The second section from above shows the percolation of the water respectively in wide and narrow furrows of the same depth. It is evident at a glance how much more effective is the wide furrow in utilizing the limited time during which the irrigator usually has the flow at his command.

The third section shows several practically important points in favor of the wide and deep instead of narrow and shallow furrow. It is seen that in doubling the width and depth, the penetration has also nearly doubled. Moreover, it is seen that in the deep furrow the water has not in the course of seven hours reached the surface at all, being still six inches away; so that in view of the diminishing ratio of capillary ascent, it probably would not have reached the edge of the furrow, at the surface, in less than thirty hours. Thus all surface evaporation, which oftentimes causes the loss of 50 % of the water entering the shallow furrows, would be prevented; and a dry furrow-slice might be turned into the furrow immediately after the cessation of the water-flow, effectually obviating the need of subsequent tillage also. The cost of the latter, together with the saving in water, and increased efficiency of the water by deeper penetration, will much more than offset the additional cost and trouble of plowing deeper furrows.

There is therefore every reason for doing away with the wasteful, easy-going practice of irrigating in numerous shallow furrows, by which the irrigator loses up to half of the water paid for, by evaporation; is compelled to wait for the soaked surface to dry before being able to turn back a furrow-slice into the furrows to prevent the drying-out of their moisture; and by losing penetration of the water, is obliged to irrigate again within a much shorter time than will be necessary if deep-furrow irrigation be used.

A similar experiment with deep and shallow furrows was made at the Southern California station near Pomona in 1901, as reported in Bulletin 138 of the California Station. The results as far as they went were precisely similar, and upon the basis of these the writer earnestly advocated deep-furrow irrigation, and had the satisfaction of seeing it strongly approved by orange-growers at Riverside and elsewhere, by putting it into practice.

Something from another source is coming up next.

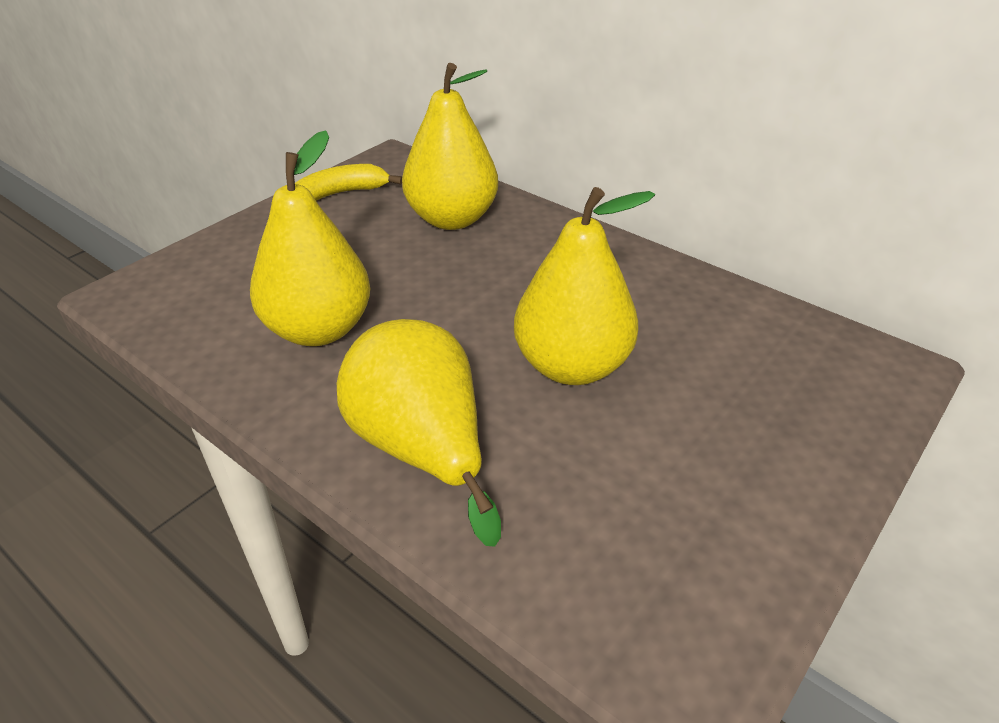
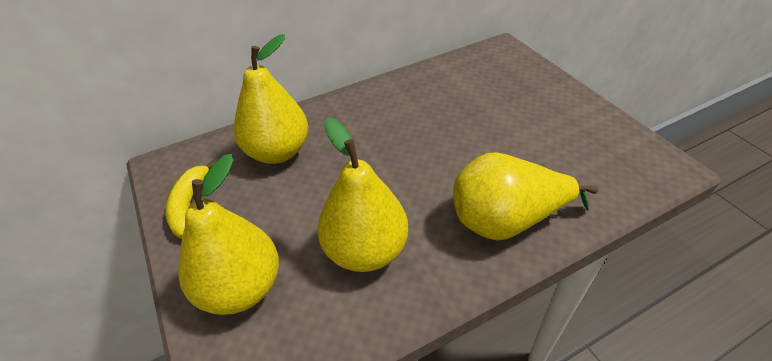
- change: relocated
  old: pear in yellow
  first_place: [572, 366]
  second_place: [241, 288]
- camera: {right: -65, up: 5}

In addition to the saving and better utilization of the water used, this mode of application has the advantage of preventing the roots from coming too near the surface; it will also largely eliminate “irrigation hardpan” or plowsole.

The results produced by long-continued shallow plowing and irrigation in shallow furrows is well illustrated in the last of the irrigation profiles, which shows the observations made on the same land as the others, but where rational cultivation and deep-furrow irrigation had not yet been introduced. It will be seen that after applying, and of course paying for, the water for three days, its average penetration was only about eighteen inches; so that the trees of the orchard received very little benefit, and were supposed to be needing fertilization when in fact they were simply suffering from lack of water at the lower roots.

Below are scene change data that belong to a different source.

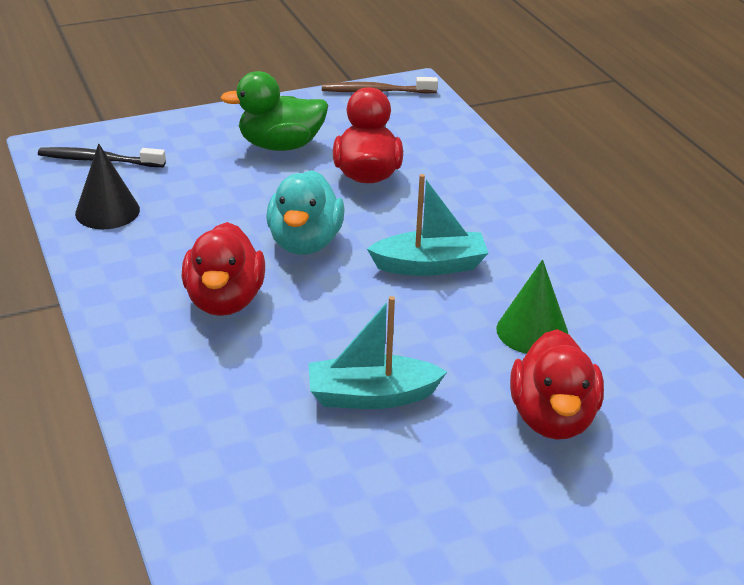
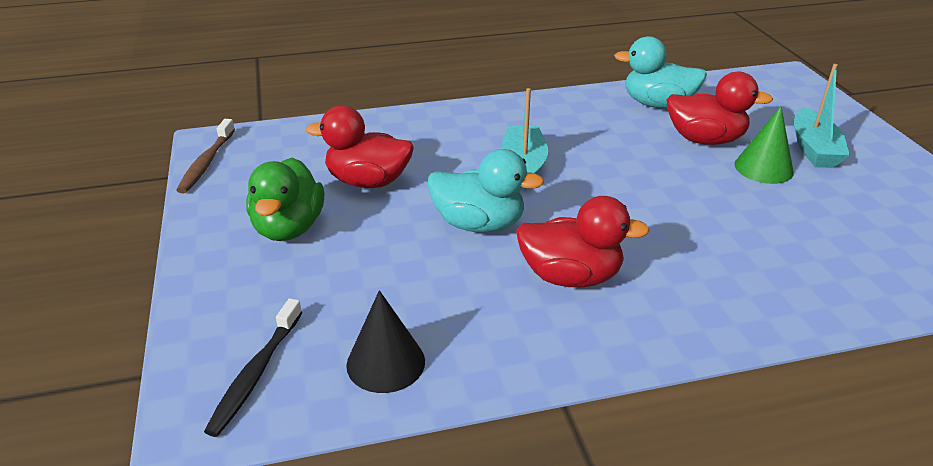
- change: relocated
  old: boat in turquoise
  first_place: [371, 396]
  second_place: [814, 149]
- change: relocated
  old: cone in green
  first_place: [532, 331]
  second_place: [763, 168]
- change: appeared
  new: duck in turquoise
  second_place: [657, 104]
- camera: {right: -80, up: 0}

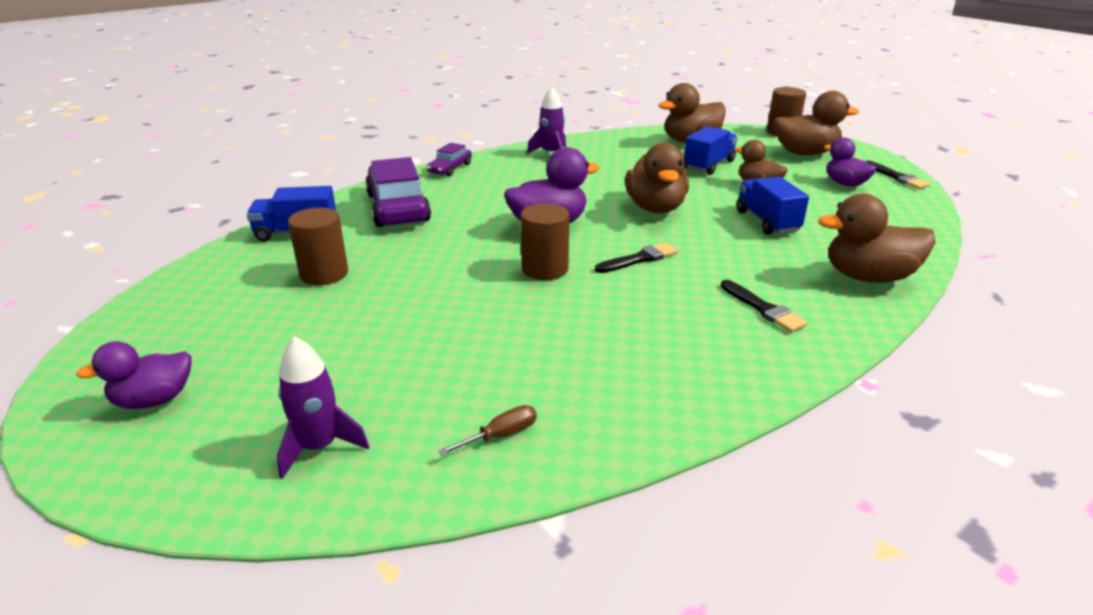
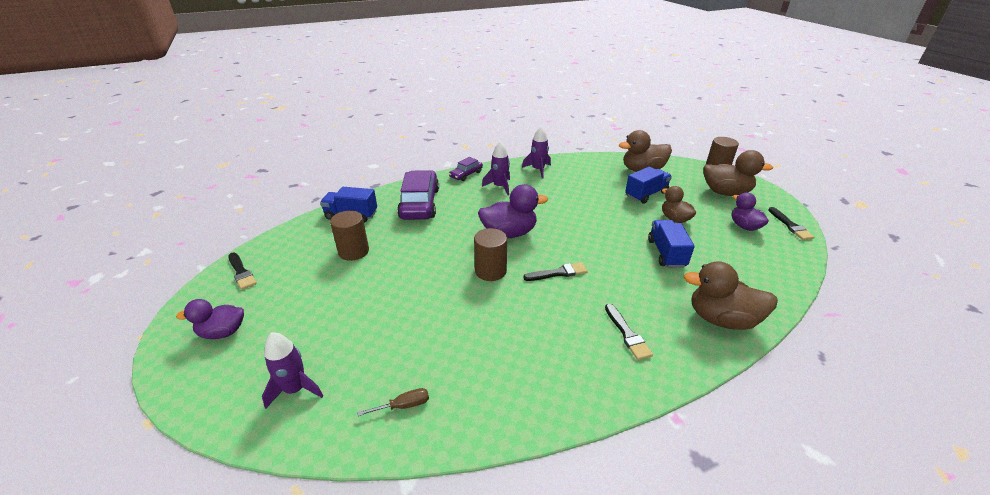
- change: missing
  old: duck in brown
  first_place: [655, 208]
- change: appeared
  new: brush in black
  second_place: [241, 272]
- change: appeared
  new: rocket in purple
  second_place: [499, 187]
- camera: {right: 15, up: 5}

One somewhat unexpected point is shown by these diagrams, viz., the slight sidewise penetration of the water; the wetted areas having a nearly vertical lateral outline. This means, of course, that unless the furrows run very near the trees of an orchard, the soil immediately beneath the trees will remain dry; thus inducing the roots to spread sideways and losing depth of penetration and soil. It will be noted especially in the lower figure that here again the deep furrow offers a material advantage over the shallow, the sidewise spread being much more pronounced than in the shallow furrow alongside.

Distance Between Furrows and Ditches.—The distance between the furrows must, of course, be proportioned to the readiness with which the water penetrates, being less as the land is of closer texture. The distance between head ditches must, on the contrary, vary in the opposite sense, since if these are too far apart, the water near the head ditch will in sandy lands be wasting into the subdrainage before the end of the furrows is reached; so that the distribution will be very uneven. The great differences observed between crops, and especially trees, below and above the head ditches, are mainly due to this unevenness in water distribution, caused by too great distance between successive head ditches. Each farmer must himself, however, determine by actual trial the proper distances between ditches as well as furrows, for his particular case; since everything depends upon the rapidity with which water will penetrate the soil and subsoil. Actual tests to determine this point[91] should be the first step, before laying off the system of ditches as well as furrows. It not uncommonly happens that the failure to do this at first, compels a subsequent total change of arrangements in this respect. (See page 253 below).

Thus while in some very pervious land furrows may be six or even eight feet apart, in other cases, in certain finely pulverulent or silty soils such as the “dust soils” described in a former chapter; ([see chapter 6, p. 104]), furrows drawn three feet apart may fail to allow the water to penetrate so as to prevent grain on the middle foot from suffering from drought after the water has run for twenty-four hours.

Irrigation by lateral Seepage.—Is in reality a mere modification of furrow irrigation, practiced in the case of lands very readily permeable, and where water is abundant. The fields are laid off in “lands” twelve to twenty-five feet wide, with a deep furrow or narrow ditch between, from which water percolates in a short time so as to overlap from the two sides. In this case sometimes the water does not reach the surface visibly at all; a very great advantage where alkali exists, as surface evaporation, and the consequent accumulation of alkali, is thus effectually prevented; while deep-rooting is favored to the utmost.